To dismiss and reduce Scott to her choice of companion is to do a disservice to a woman who enjoyed a decades-long career in fashion. Scott was one of the few models who have successfully made the leap from clotheshorse to respected stylist and designer – which would be no mean feat now, let alone when Scott started out.
Scott was born Laura “Luann” Bambrough in Roy, Utah – the epitome of small-town America – and was adopted and raised by conservative Mormon parents. Her mother taught her to be proud of her leggy stature: slumping and slouching was not an option in the Bambrough household. Her school nickname was, appropriately, Lady. "I guess I was always a bit ladylike," she once said.
When photographer Bruce Weber spotted her on a ski trip in 1985, 18-year-old Luann was already over six foot, and had resorted to sewing clothes that would fit her lengthy stature. Weber shot Scott and her then-boyfriend for a Calvin Klein campaign and wrote them a check for $1,500 (a huge sum of money at the time). Luann, sensing the call of destiny, left Utah and hopped on a plane to Paris without telling her parents. In the process, she rechristened herself "L'Wren".
L'Wren made an immediate impression on the continent, walking for Thierry Mugler and Chanel, as well as landing big editorials with Guy Bourdin, Jean-Paul Goude and David Bailey, who shot her 42-inch legs in a now-classic Pretty Polly advert for tights (leading one newspaper to christen her "The Longest Legs in Britain").
In the 90s, Scott relocated to LA and was introduced by Helena Christensen to the late Herb Ritts, ushering in her new mode as Hollywood stylist du jour. Collaborating frequently with Ritts on shoots for Vanity Fair, W and New York, she became the go-to stylist for actresses like Nicole Kidman, Julianne Moore and Ellen Barkin. She designed for Hollywood movies too, with jobs for Ocean's Thirteen and Eyes Wide Shut.
In 2006, Scott unveiled her eponymous collection with her Little Black Dress collection, which traded in old world glamour, womanly silhouettes and femininity – and, with names like the infamous Headmistress dress, incorporated a good deal of sly, campy sex. Barkin, who became close friends with the designer, once said: "If I looked naked like I look in her dresses, I'd be happy."
Unlike most designers, who put their own vision first, Scott took a person-centered approach to design: she worked tirelessly to make women feel good about themselves.

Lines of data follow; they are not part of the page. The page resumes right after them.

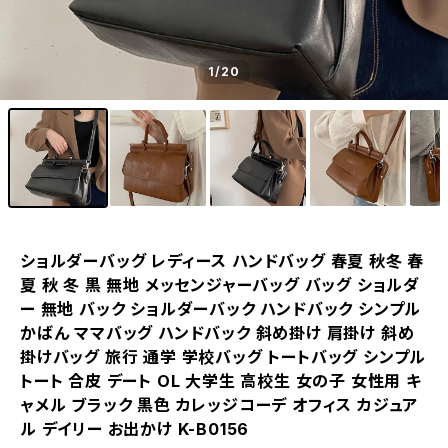
1
/20
ショルダーバッグ レディース ハンドバッグ 春夏 秋冬 春
夏 秋 冬 黒 無地 メッセンジャーバッグ バッグ ショルダ
ー 無地 バック ショルダーバック ハンドバック シンプル
かばん ママバッグ ハンドバック 斜め掛け 肩掛け 斜め
掛けバッグ 旅行 通学 学校バッグ トートバッグ シンプル
トート 合皮 デート OL 大学生 高校生 女の子 女性用 キ
ャメル ブラック 黒色 カレッジコーデ オフィス カジュア
ル デイリー お出かけ K-B0156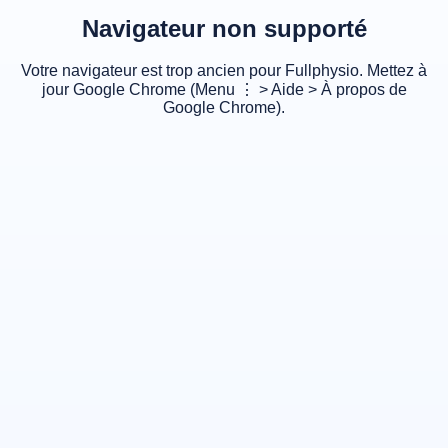
Navigateur non supporté
Votre navigateur est trop ancien pour Fullphysio. Mettez à
jour Google Chrome (Menu ⋮ > Aide > À propos de
Google Chrome).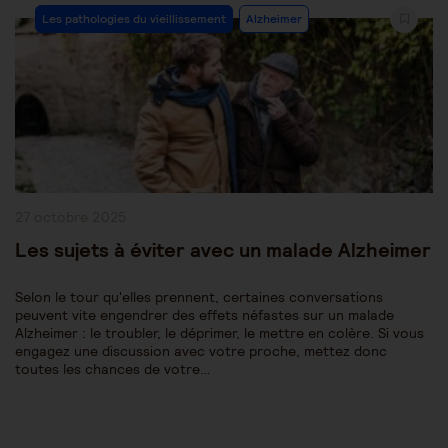
Post
Les pathologies du vieillissement
Alzheimer
Category:
Publication
27 octobre 2025
publiée :
Les sujets à éviter avec un malade Alzheimer
Selon le tour qu'elles prennent, certaines conversations
peuvent vite engendrer des effets néfastes sur un malade
Alzheimer : le troubler, le déprimer, le mettre en colère. Si vous
engagez une discussion avec votre proche, mettez donc
toutes les chances de votre…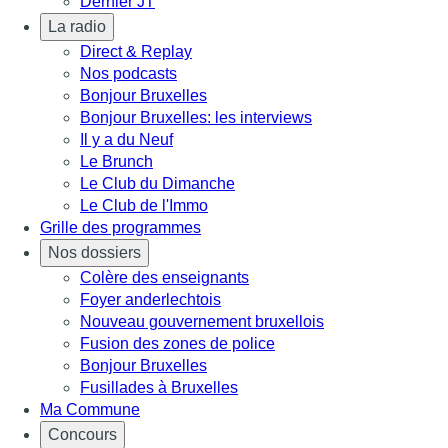
Dernier JT
La radio
Direct & Replay
Nos podcasts
Bonjour Bruxelles
Bonjour Bruxelles: les interviews
Il y a du Neuf
Le Brunch
Le Club du Dimanche
Le Club de l'Immo
Grille des programmes
Nos dossiers
Colère des enseignants
Foyer anderlechtois
Nouveau gouvernement bruxellois
Fusion des zones de police
Bonjour Bruxelles
Fusillades à Bruxelles
Ma Commune
Concours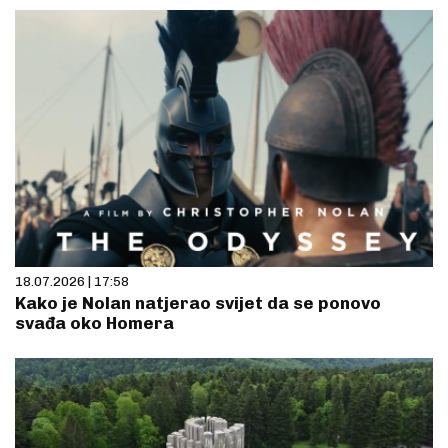
18.07.2026 | 17:58
Kako je Nolan natjerao svijet da se ponovo
svađa oko Homera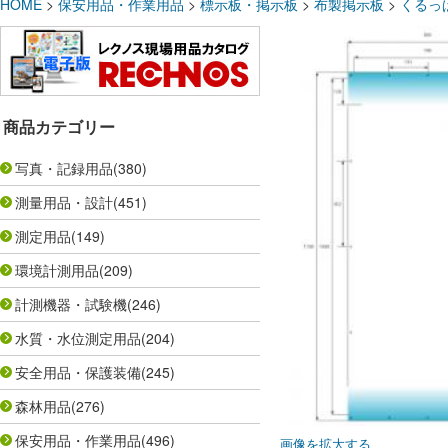
HOME
>
保安用品・作業用品
>
標示板・掲示板
>
布製掲示板
>
くるっ
商品カテゴリー
写真・記録用品
(380)
測量用品・設計
(451)
測定用品
(149)
環境計測用品
(209)
計測機器・試験機
(246)
水質・水位測定用品
(204)
安全用品・保護装備
(245)
森林用品
(276)
保安用品・作業用品
(496)
画像を拡大する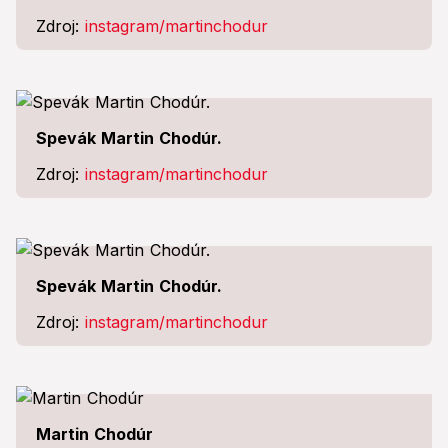
Zdroj:
instagram/martinchodur
Spevák Martin Chodúr.
Zdroj:
instagram/martinchodur
Spevák Martin Chodúr.
Zdroj:
instagram/martinchodur
Martin Chodúr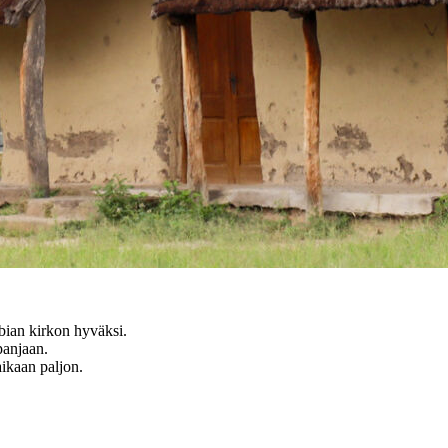
bian kirkon hyväksi.
panjaan.
ikaan paljon.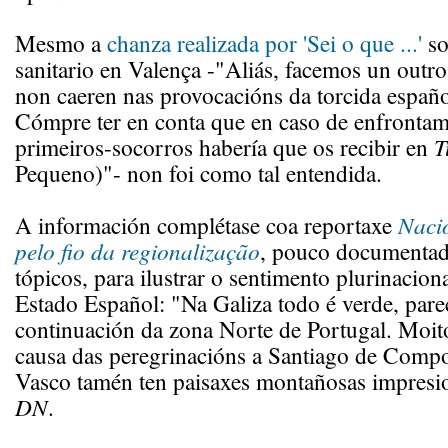
Mesmo a
chanza realizada por 'Sei o que ...'
so
sanitario en Valença -"Aliás, facemos un out
non caeren nas provocacións da torcida español
Cómpre ter en conta que en caso de enfrontam
primeiros-socorros habería que os recibir en
T
Pequeno)"- non foi como tal entendida.
A información complétase coa reportaxe
Naci
pelo fio da regionalização
, pouco documentad
tópicos, para ilustrar o sentimento plurinaciona
Estado Español: "Na Galiza todo é verde, par
continuación da zona Norte de Portugal. Moit
causa das peregrinacións a Santiago de Compo
Vasco tamén ten paisaxes montañosas impresio
DN
.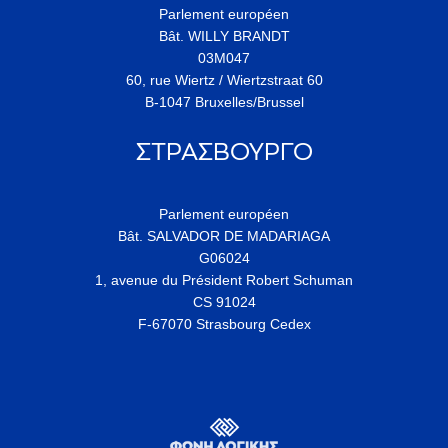
Parlement européen
Bât. WILLY BRANDT
03M047
60, rue Wiertz / Wiertzstraat 60
B-1047 Bruxelles/Brussel
ΣΤΡΑΣΒΟΥΡΓΟ
Parlement européen
Bât. SALVADOR DE MADARIAGA
G06024
1, avenue du Président Robert Schuman
CS 91024
F-67070 Strasbourg Cedex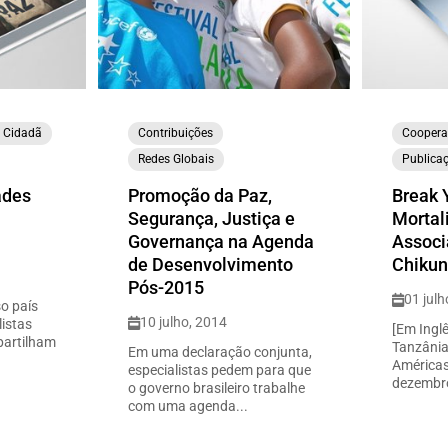
a Cidadã
Contribuições
Coopera
Redes Globais
Publica
ades
Promoção da Paz,
Break 
Segurança, Justiça e
Mortal
Governança na Agenda
Associa
de Desenvolvimento
Chikun
Pós-2015
01 julh
so país
10 julho, 2014
listas
[Em Ingl
partilham
Tanzânia
Em uma declaração conjunta,
Américas
especialistas pedem para que
dezembro
o governo brasileiro trabalhe
com uma agenda...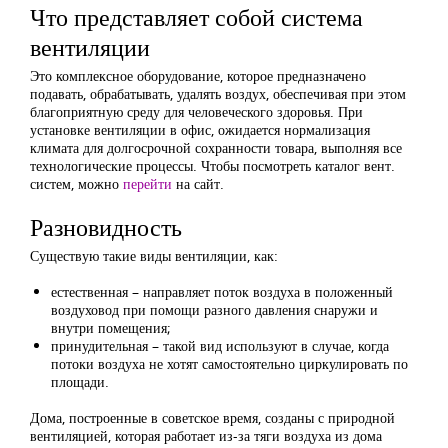
Что представляет собой система
вентиляции
Это комплексное оборудование, которое предназначено
подавать, обрабатывать, удалять воздух, обеспечивая при этом
благоприятную среду для человеческого здоровья. При
установке вентиляции в офис, ожидается нормализация
климата для долгосрочной сохранности товара, выполняя все
технологические процессы. Чтобы посмотреть каталог вент.
систем, можно
перейти
на сайт.
Разновидность
Существую такие виды вентиляции, как:
естественная – направляет поток воздуха в положенный
воздуховод при помощи разного давления снаружи и
внутри помещения;
принудительная – такой вид используют в случае, когда
потоки воздуха не хотят самостоятельно циркулировать по
площади.
Дома, построенные в советское время, созданы с природной
вентиляцией, которая работает из-за тяги воздуха из дома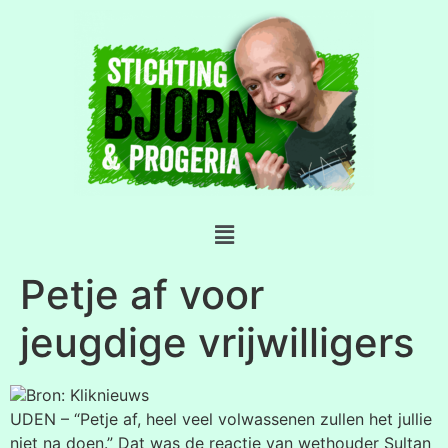
Petje af voor
jeugdige vrijwilligers
Bron: Kliknieuws
UDEN – “Petje af, heel veel volwassenen zullen het jullie
niet na doen.” Dat was de reactie van wethouder Sultan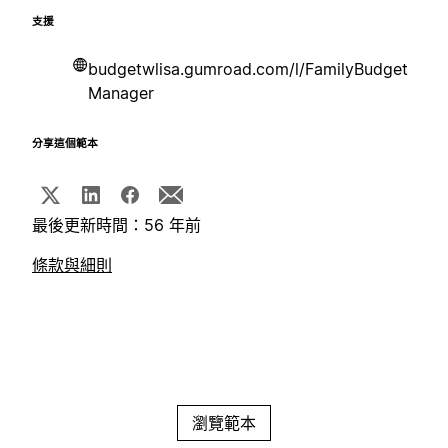
支援
budgetwlisa.gumroad.com/l/FamilyBudget
Manager
分享這個範本
最後更新時間：56 年前
條款與細則
瀏覽範本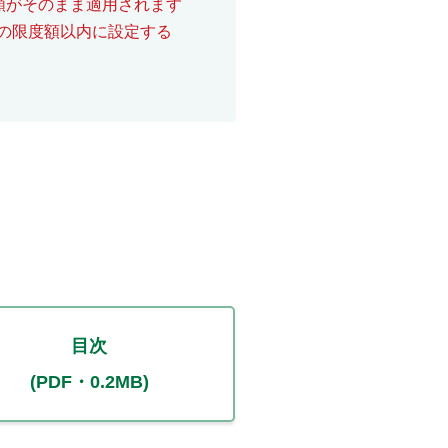
額がそのまま適用されます
の限度額以内に設定する
目次
(PDF・0.2MB)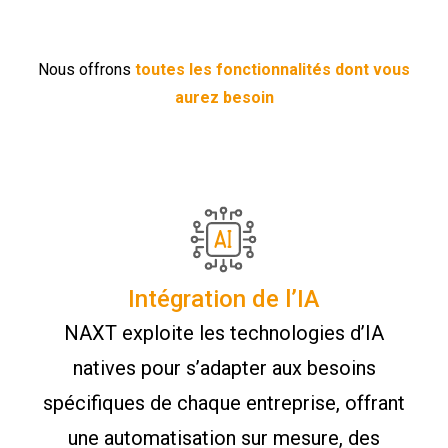
Nous offrons
toutes les fonctionnalités dont vous
aurez besoin
Intégration de l’IA
NAXT exploite les technologies d’IA
natives pour s’adapter aux besoins
spécifiques de chaque entreprise, offrant
une automatisation sur mesure, des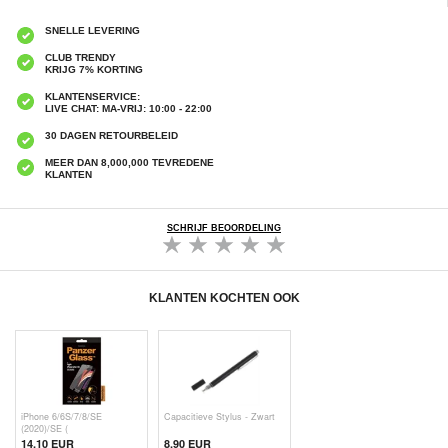
SNELLE LEVERING
CLUB TRENDY
KRIJG 7% KORTING
KLANTENSERVICE:
LIVE CHAT: MA-VRIJ: 10:00 - 22:00
30 DAGEN RETOURBELEID
MEER DAN 8,000,000 TEVREDENE
KLANTEN
SCHRIJF BEOORDELING
KLANTEN KOCHTEN OOK
iPhone 6/6S/7/8/SE
Capacitieve Stylus - Zwart
(2020)/SE (
14,10 EUR
8,90 EUR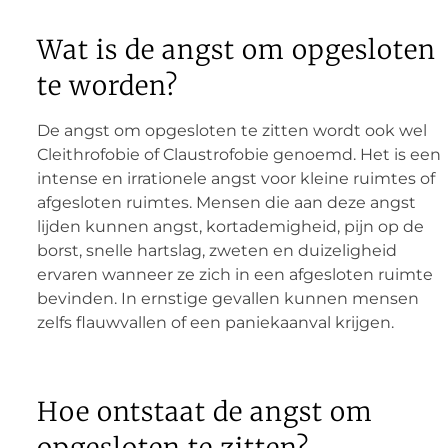
Wat is de angst om opgesloten
te worden?
De angst om opgesloten te zitten wordt ook wel
Cleithrofobie of Claustrofobie genoemd. Het is een
intense en irrationele angst voor kleine ruimtes of
afgesloten ruimtes. Mensen die aan deze angst
lijden kunnen angst, kortademigheid, pijn op de
borst, snelle hartslag, zweten en duizeligheid
ervaren wanneer ze zich in een afgesloten ruimte
bevinden. In ernstige gevallen kunnen mensen
zelfs flauwvallen of een paniekaanval krijgen.
Hoe ontstaat de angst om
opgesloten te zitten?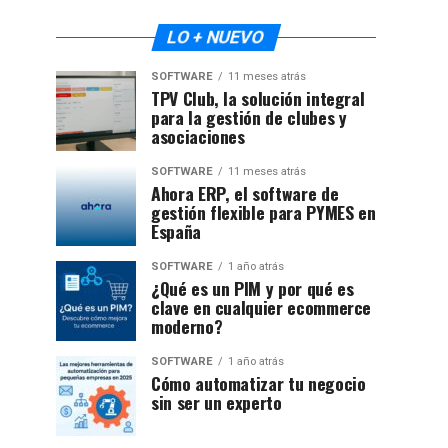
LO + NUEVO
SOFTWARE
11 meses atrás
TPV Club, la solución integral
para la gestión de clubes y
asociaciones
SOFTWARE
11 meses atrás
Ahora ERP, el software de
gestión flexible para PYMES en
España
SOFTWARE
1 año atrás
¿Qué es un PIM y por qué es
clave en cualquier ecommerce
moderno?
SOFTWARE
1 año atrás
Cómo automatizar tu negocio
sin ser un experto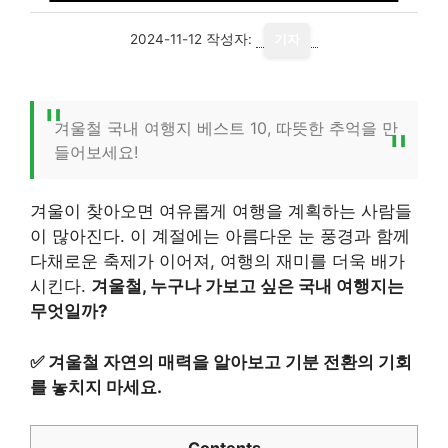
2024-11-12
작성자:
기자
겨울철 국내 여행지 베스트 10, 따뜻한 추억을 만
들어보세요!
겨울이 찾아오면 여유롭게 여행을 계획하는 사람들
이 많아진다. 이 계절에는 아름다운 눈 풍경과 함께
다채로운 축제가 이어져, 여행의 재미를 더욱 배가
시킨다.
겨울철, 누구나 가보고 싶은 국내 여행지는
무엇일까?
✅
겨울철 자연의 매력을 알아보고 기분 전환의 기회
를 놓치지 마세요.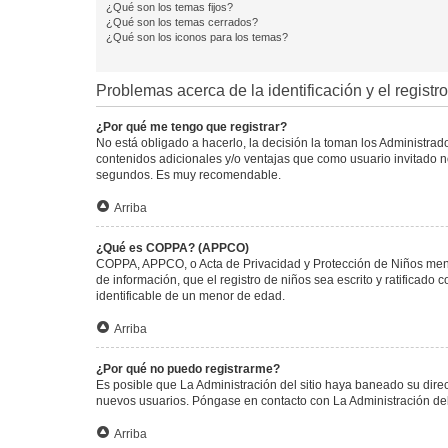
¿Qué son los temas fijos?
¿Qué son los temas cerrados?
¿Qué son los iconos para los temas?
Problemas acerca de la identificación y el registro
¿Por qué me tengo que registrar?
No está obligado a hacerlo, la decisión la toman los Administra
contenidos adicionales y/o ventajas que como usuario invitado no
segundos. Es muy recomendable.
Arriba
¿Qué es COPPA? (APPCO)
COPPA, APPCO, o Acta de Privacidad y Protección de Niños menore
de información, que el registro de niños sea escrito y ratificad
identificable de un menor de edad.
Arriba
¿Por qué no puedo registrarme?
Es posible que La Administración del sitio haya baneado su direc
nuevos usuarios. Póngase en contacto con La Administración del 
Arriba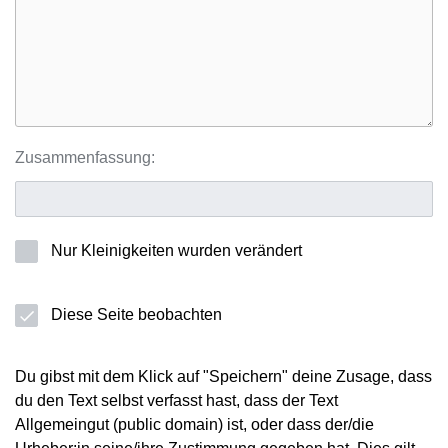
Zusammenfassung:
Nur Kleinigkeiten wurden verändert
Diese Seite beobachten
Du gibst mit dem Klick auf "Speichern" deine Zusage, dass
du den Text selbst verfasst hast, dass der Text
Allgemeingut (public domain) ist, oder dass der/die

And she designed for women, too – innocent ingénues and starlets had no place in her clothes, which were age-appropriate, red-carpet ready and cinched and tailored to an inch of their lives. As Christina Hendricks put it, "she (designed) for how women want to look and for what men want to look at".
Even her small and intimate shows were about the guests first and the clothes second: there was always a civilised luncheon for invitees, and seats for everyone. Then, as former Washington Post fashion editor Robin Givhan remembers, "Scott would stand and sort of wave and mouth 'thank you.' Then, she’d stick around and chat". Her ultra-feminine designs have since been worn by everyone from Naomi Campbell, Penelope Cruz, Madonna, Angelina Jolie and Michelle Obama. In fact, the First Lady was wearing a L'Wren Scott dress when Mick Jagger visited the White House in 2012.
More than anything, Scott was a hard worker – in fact, she once described herself happier being "a worker bee" then anything else. In this Another interview, Scott names her tough, determined Mormon mother as her biggest influence in her life: "She once said to me, 'If you want something in life, you better go out and work for it and work hard because it's not going to come and knock on our front door in Roy, Utah.'" From small-town Utah to dressing the First Lady – Scott more than proved it was possible.